To explain the real value proposition of protecting data on Flash, I will use an example of Apple’s iPhone device because this is the device that is very common in the consumer’s world.  Nowadays, we are so much used to smartphone devices in our day to day life, and its’ not just using heavily for telecommunication but also been consumed for other purposes such as browsing, services, or, taking live videos and pictures. Now the question is that how can we save those memories captured in the form of pictures or videos! Maybe performing the backup of the smart device?  There are a couple of ways to protect the pivotal data. a) Either backup to your local computer with NVME, b) Back it up to PC with a spinning disk. Now, how many of us are in a situation where we need to restore GB’s of data back to your smart device, it can happen on multiple occasions, a) If you lose your device, b) Or want to do a device upgrade, and the real question comes how fast I can get my device data back and get it running. Based on my personal experiences, whenever there is a need to upgrade the device, I just restore the backup-image from the local copy which is on NVME storage. It just takes a few minutes to restore the whole image which is 100 GB of data into the new device. Now, that’s pretty impressive to see such a high performance and getting full image restored under 6-8 minutes. How’s that achieved? It’s because the backup target and source are running on high-end consumer flash storage running with the world-class software.

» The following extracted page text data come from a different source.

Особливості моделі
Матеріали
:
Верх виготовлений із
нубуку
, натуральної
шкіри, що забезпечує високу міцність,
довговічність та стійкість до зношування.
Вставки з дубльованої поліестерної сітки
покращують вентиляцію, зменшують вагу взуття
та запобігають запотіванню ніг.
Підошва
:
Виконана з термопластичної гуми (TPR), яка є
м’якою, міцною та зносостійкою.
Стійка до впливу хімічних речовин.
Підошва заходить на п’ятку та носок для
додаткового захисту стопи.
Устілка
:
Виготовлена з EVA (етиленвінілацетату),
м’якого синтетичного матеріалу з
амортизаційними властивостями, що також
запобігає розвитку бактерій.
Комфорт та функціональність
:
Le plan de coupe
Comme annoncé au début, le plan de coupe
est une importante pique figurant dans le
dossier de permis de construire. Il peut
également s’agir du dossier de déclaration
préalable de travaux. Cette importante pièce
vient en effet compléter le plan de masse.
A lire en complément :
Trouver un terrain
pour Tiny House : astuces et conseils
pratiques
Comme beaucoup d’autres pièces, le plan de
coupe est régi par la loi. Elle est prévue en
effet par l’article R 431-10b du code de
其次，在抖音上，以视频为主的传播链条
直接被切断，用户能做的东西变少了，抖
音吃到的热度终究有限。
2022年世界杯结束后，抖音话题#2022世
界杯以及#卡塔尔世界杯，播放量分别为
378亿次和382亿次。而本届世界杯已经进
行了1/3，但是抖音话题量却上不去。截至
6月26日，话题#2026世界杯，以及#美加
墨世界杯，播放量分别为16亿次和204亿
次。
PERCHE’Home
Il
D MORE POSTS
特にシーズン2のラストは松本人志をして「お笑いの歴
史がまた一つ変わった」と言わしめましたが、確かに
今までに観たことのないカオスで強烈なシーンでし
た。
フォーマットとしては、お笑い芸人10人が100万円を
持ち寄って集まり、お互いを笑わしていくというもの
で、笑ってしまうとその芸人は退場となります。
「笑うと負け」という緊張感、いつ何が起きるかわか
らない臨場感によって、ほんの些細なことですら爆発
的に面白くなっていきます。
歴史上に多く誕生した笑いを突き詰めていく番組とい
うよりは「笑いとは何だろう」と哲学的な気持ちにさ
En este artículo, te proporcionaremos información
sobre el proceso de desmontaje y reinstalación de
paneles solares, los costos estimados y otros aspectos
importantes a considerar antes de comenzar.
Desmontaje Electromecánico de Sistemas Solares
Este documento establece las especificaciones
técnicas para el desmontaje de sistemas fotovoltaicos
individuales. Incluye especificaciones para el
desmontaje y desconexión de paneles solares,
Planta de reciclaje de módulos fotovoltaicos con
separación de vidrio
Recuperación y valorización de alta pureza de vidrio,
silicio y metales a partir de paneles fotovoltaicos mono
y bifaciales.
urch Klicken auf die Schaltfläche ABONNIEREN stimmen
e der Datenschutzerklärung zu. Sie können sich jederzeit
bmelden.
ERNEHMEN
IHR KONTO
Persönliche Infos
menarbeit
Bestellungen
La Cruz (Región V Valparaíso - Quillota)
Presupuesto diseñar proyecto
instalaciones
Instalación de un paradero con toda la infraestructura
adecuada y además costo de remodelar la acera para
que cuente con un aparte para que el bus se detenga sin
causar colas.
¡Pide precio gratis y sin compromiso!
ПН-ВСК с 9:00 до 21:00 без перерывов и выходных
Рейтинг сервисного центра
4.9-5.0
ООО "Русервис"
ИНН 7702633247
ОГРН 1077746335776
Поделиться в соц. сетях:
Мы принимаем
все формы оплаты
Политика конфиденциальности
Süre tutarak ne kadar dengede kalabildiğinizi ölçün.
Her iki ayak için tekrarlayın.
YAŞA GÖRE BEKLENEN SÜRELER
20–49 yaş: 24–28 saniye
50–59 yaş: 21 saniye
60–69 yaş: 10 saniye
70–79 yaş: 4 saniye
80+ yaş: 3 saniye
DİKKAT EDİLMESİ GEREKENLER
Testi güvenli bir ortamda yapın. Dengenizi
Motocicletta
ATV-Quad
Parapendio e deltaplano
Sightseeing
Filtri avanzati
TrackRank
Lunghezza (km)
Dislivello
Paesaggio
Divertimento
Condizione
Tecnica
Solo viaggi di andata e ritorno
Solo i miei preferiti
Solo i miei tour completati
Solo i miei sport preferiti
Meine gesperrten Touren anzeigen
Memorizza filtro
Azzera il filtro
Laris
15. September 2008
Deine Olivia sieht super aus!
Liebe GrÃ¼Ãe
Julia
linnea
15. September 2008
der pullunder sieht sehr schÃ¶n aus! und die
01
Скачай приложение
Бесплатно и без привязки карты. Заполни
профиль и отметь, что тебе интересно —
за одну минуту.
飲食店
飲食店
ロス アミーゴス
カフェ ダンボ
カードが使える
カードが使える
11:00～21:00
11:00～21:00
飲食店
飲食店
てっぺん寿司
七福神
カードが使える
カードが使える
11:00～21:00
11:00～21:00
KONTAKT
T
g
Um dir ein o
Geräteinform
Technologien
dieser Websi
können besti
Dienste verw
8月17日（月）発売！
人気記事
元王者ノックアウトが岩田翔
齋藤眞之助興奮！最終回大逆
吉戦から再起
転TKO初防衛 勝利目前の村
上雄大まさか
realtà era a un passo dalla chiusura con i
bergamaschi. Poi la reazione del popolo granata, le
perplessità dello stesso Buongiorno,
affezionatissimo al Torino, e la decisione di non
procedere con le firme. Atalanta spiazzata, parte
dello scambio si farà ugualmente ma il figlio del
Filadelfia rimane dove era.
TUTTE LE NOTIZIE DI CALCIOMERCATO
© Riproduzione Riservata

Now, imagine that if this sought of experience is transformed into the enterprise data centers that will shift gears in the data protection world. This dream of having a high-grade consumer-storage performant device in enterprise datacenter is been fulfilled with the industry’s first Pure Storage FlashBlade.

Pure Storage FlashBalde

FlashBlade is the world’s first data hub. It’s a storage system, unlike anything the storage industry has ever delivered. From software to hardware, everything is tuned for data-intensive workloads, and to deliver on four essential qualities of a data hub. FlashBlade is meant to deliver high-performance bandwidth, It is built from the ground-up to unify file and object on a single scale-out platform to consolidate all data-intensive applications, starting with backup and data protection all the way to AI clusters. FlashBlade offers simple and native scale-out architecture that grows seamlessly to deliver data to any application. Its multi-dimensional performance is architect to deliver unbiased performance for any unstructured data, it delivers multi-dimensional performance for any data, any I/O. And it is massively parallel. It is built on a modern software system that scales limitlessly, delivering performance to tens of thousands of clients accessing billions of objects. For more information on FlashBlade please visit, https://www.purestorage.com/products/flashblade.html

FlashBlade Integration with NetBackup

You can host the source primary application on any storage. In this instance by hosting the source application or database on FlashArray, however, FlashBlade will be able to take advantage of extremely fast read and write speeds, helping improve backup and recovery performance even more. The backup applications are configured with NFS mount points on FlashBlade as the target for NFS storage A full FlashBlade system configuration consists of up to five self-contained rack-mounted chassis interconnected by high-speed links to two external fabric modules (XFM). At the rear of each chassis are two on-board fabric modules for interconnecting the blades, other chassis, and clients using TCP/IP over high-speed Ethernet. Both fabric modules are interconnected, and each contains a control processor and Ethernet switch ASIC. For reliability, each chassis is equipped with redundant power supplies and cooling fans. The front of each chassis holds up to 15 blades for processing data operations and storage. Each blade assembly is a self-contained compute module with processors, communication interfaces, and either 17TB or 52TB of flash memory for persistent data storage. The current FlashBlade system can support more than 1.5 million NFSv3 getattrs per second, or >17GiB/sec of 512KiB reads or >8GiB/sec of 512KiB overwrites on a 3:1 compressible dataset in a single 4U chassis with 15 blades and can scale compute and performance up to a 5 x 4U chassis with 75 blades.

You can have multiple NetBackup Media Servers each connecting to different NFS system and can be combined together to form one storage unit group for load balancing the backup and restore jobs.